● **PROBLEM**:
Every line of the material below should be retyped exactly.

[[ MATERIAL PROVIDED, beginning ]]

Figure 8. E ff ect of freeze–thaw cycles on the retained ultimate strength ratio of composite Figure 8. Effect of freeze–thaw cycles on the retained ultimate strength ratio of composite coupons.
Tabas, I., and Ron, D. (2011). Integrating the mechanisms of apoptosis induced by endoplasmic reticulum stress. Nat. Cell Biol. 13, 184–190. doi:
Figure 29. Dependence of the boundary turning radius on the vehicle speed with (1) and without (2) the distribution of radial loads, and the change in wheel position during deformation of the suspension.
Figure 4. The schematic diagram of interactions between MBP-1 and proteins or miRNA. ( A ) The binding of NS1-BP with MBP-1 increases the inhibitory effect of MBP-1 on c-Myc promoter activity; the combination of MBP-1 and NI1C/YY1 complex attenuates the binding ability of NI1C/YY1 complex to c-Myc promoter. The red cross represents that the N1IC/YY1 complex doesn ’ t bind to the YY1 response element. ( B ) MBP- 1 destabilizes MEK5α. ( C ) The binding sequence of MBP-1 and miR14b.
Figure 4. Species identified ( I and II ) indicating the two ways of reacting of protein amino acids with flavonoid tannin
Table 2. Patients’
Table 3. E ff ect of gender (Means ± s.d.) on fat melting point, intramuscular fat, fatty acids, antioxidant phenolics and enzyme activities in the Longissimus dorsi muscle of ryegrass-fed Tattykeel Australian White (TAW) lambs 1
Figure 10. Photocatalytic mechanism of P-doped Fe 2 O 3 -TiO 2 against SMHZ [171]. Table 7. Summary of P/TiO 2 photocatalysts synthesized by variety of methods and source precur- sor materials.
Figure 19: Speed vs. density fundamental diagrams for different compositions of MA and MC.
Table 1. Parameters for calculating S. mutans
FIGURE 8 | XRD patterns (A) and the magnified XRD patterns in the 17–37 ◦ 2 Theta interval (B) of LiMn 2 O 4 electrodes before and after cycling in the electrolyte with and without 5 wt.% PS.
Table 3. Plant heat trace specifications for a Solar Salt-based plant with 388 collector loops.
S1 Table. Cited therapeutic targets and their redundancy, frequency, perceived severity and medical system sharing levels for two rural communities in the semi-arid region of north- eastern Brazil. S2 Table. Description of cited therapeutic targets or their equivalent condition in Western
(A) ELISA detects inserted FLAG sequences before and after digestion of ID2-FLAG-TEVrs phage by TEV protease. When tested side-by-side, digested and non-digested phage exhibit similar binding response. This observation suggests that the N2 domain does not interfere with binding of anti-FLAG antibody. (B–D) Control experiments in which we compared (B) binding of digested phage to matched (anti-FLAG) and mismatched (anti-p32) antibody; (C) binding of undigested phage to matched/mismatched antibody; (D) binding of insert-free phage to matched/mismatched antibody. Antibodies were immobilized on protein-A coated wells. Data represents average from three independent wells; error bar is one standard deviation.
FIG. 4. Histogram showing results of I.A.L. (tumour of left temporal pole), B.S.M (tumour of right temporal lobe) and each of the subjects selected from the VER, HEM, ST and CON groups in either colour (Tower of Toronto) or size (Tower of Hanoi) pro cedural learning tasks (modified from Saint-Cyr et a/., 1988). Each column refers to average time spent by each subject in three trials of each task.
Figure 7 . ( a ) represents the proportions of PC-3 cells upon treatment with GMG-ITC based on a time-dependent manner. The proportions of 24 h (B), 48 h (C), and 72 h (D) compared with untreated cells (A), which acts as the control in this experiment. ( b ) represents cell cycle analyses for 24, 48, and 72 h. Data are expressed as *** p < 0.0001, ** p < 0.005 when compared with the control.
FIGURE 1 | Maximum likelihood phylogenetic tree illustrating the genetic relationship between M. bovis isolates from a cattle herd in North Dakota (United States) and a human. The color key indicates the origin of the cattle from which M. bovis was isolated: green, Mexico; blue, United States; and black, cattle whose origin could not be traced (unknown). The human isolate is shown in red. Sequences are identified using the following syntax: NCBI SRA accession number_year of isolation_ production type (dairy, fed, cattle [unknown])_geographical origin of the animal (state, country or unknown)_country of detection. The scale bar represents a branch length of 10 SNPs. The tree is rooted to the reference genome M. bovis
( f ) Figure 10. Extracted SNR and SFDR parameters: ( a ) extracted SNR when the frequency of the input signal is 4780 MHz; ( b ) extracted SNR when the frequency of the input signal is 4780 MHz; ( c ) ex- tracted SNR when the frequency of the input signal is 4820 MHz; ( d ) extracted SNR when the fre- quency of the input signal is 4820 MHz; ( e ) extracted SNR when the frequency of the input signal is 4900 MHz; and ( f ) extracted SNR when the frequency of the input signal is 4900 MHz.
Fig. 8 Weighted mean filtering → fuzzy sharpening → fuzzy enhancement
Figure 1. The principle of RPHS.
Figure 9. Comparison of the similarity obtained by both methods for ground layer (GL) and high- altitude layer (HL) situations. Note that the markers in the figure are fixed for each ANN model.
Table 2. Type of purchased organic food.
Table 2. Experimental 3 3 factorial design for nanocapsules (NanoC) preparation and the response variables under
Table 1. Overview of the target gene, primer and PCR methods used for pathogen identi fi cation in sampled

[[ MATERIAL PROVIDED, end ]]

● **WRITTEN SOLUTION**:
Figure 8. E ff ect of freeze–thaw cycles on the retained ultimate strength ratio of composite Figure 8. Effect of freeze–thaw cycles on the retained ultimate strength ratio of composite coupons.
Tabas, I., and Ron, D. (2011). Integrating the mechanisms of apoptosis induced by endoplasmic reticulum stress. Nat. Cell Biol. 13, 184–190. doi:
Figure 29. Dependence of the boundary turning radius on the vehicle speed with (1) and without (2) the distribution of radial loads, and the change in wheel position during deformation of the suspension.
Figure 4. The schematic diagram of interactions between MBP-1 and proteins or miRNA. ( A ) The binding of NS1-BP with MBP-1 increases the inhibitory effect of MBP-1 on c-Myc promoter activity; the combination of MBP-1 and NI1C/YY1 complex attenuates the binding ability of NI1C/YY1 complex to c-Myc promoter. The red cross represents that the N1IC/YY1 complex doesn ’ t bind to the YY1 response element. ( B ) MBP- 1 destabilizes MEK5α. ( C ) The binding sequence of MBP-1 and miR14b.
Figure 4. Species identified ( I and II ) indicating the two ways of reacting of protein amino acids with flavonoid tannin
Table 2. Patients’
Table 3. E ff ect of gender (Means ± s.d.) on fat melting point, intramuscular fat, fatty acids, antioxidant phenolics and enzyme activities in the Longissimus dorsi muscle of ryegrass-fed Tattykeel Australian White (TAW) lambs 1
Figure 10. Photocatalytic mechanism of P-doped Fe 2 O 3 -TiO 2 against SMHZ [171]. Table 7. Summary of P/TiO 2 photocatalysts synthesized by variety of methods and source precur- sor materials.
Figure 19: Speed vs. density fundamental diagrams for different compositions of MA and MC.
Table 1. Parameters for calculating S. mutans
FIGURE 8 | XRD patterns (A) and the magnified XRD patterns in the 17–37 ◦ 2 Theta interval (B) of LiMn 2 O 4 electrodes before and after cycling in the electrolyte with and without 5 wt.% PS.
Table 3. Plant heat trace specifications for a Solar Salt-based plant with 388 collector loops.
S1 Table. Cited therapeutic targets and their redundancy, frequency, perceived severity and medical system sharing levels for two rural communities in the semi-arid region of north- eastern Brazil. S2 Table. Description of cited therapeutic targets or their equivalent condition in Western
(A) ELISA detects inserted FLAG sequences before and after digestion of ID2-FLAG-TEVrs phage by TEV protease. When tested side-by-side, digested and non-digested phage exhibit similar binding response. This observation suggests that the N2 domain does not interfere with binding of anti-FLAG antibody. (B–D) Control experiments in which we compared (B) binding of digested phage to matched (anti-FLAG) and mismatched (anti-p32) antibody; (C) binding of undigested phage to matched/mismatched antibody; (D) binding of insert-free phage to matched/mismatched antibody. Antibodies were immobilized on protein-A coated wells. Data represents average from three independent wells; error bar is one standard deviation.
FIG. 4. Histogram showing results of I.A.L. (tumour of left temporal pole), B.S.M (tumour of right temporal lobe) and each of the subjects selected from the VER, HEM, ST and CON groups in either colour (Tower of Toronto) or size (Tower of Hanoi) pro cedural learning tasks (modified from Saint-Cyr et a/., 1988). Each column refers to average time spent by each subject in three trials of each task.
Figure 7 . ( a ) represents the proportions of PC-3 cells upon treatment with GMG-ITC based on a time-dependent manner. The proportions of 24 h (B), 48 h (C), and 72 h (D) compared with untreated cells (A), which acts as the control in this experiment. ( b ) represents cell cycle analyses for 24, 48, and 72 h. Data are expressed as *** p < 0.0001, ** p < 0.005 when compared with the control.
FIGURE 1 | Maximum likelihood phylogenetic tree illustrating the genetic relationship between M. bovis isolates from a cattle herd in North Dakota (United States) and a human. The color key indicates the origin of the cattle from which M. bovis was isolated: green, Mexico; blue, United States; and black, cattle whose origin could not be traced (unknown). The human isolate is shown in red. Sequences are identified using the following syntax: NCBI SRA accession number_year of isolation_ production type (dairy, fed, cattle [unknown])_geographical origin of the animal (state, country or unknown)_country of detection. The scale bar represents a branch length of 10 SNPs. The tree is rooted to the reference genome M. bovis
( f ) Figure 10. Extracted SNR and SFDR parameters: ( a ) extracted SNR when the frequency of the input signal is 4780 MHz; ( b ) extracted SNR when the frequency of the input signal is 4780 MHz; ( c ) ex- tracted SNR when the frequency of the input signal is 4820 MHz; ( d ) extracted SNR when the fre- quency of the input signal is 4820 MHz; ( e ) extracted SNR when the frequency of the input signal is 4900 MHz; and ( f ) extracted SNR when the frequency of the input signal is 4900 MHz.
Fig. 8 Weighted mean filtering → fuzzy sharpening → fuzzy enhancement
Figure 1. The principle of RPHS.
Figure 9. Comparison of the similarity obtained by both methods for ground layer (GL) and high- altitude layer (HL) situations. Note that the markers in the figure are fixed for each ANN model.
Table 2. Type of purchased organic food.
Table 2. Experimental 3 3 factorial design for nanocapsules (NanoC) preparation and the response variables under
Table 1. Overview of the target gene, primer and PCR methods used for pathogen identi fi cation in sampled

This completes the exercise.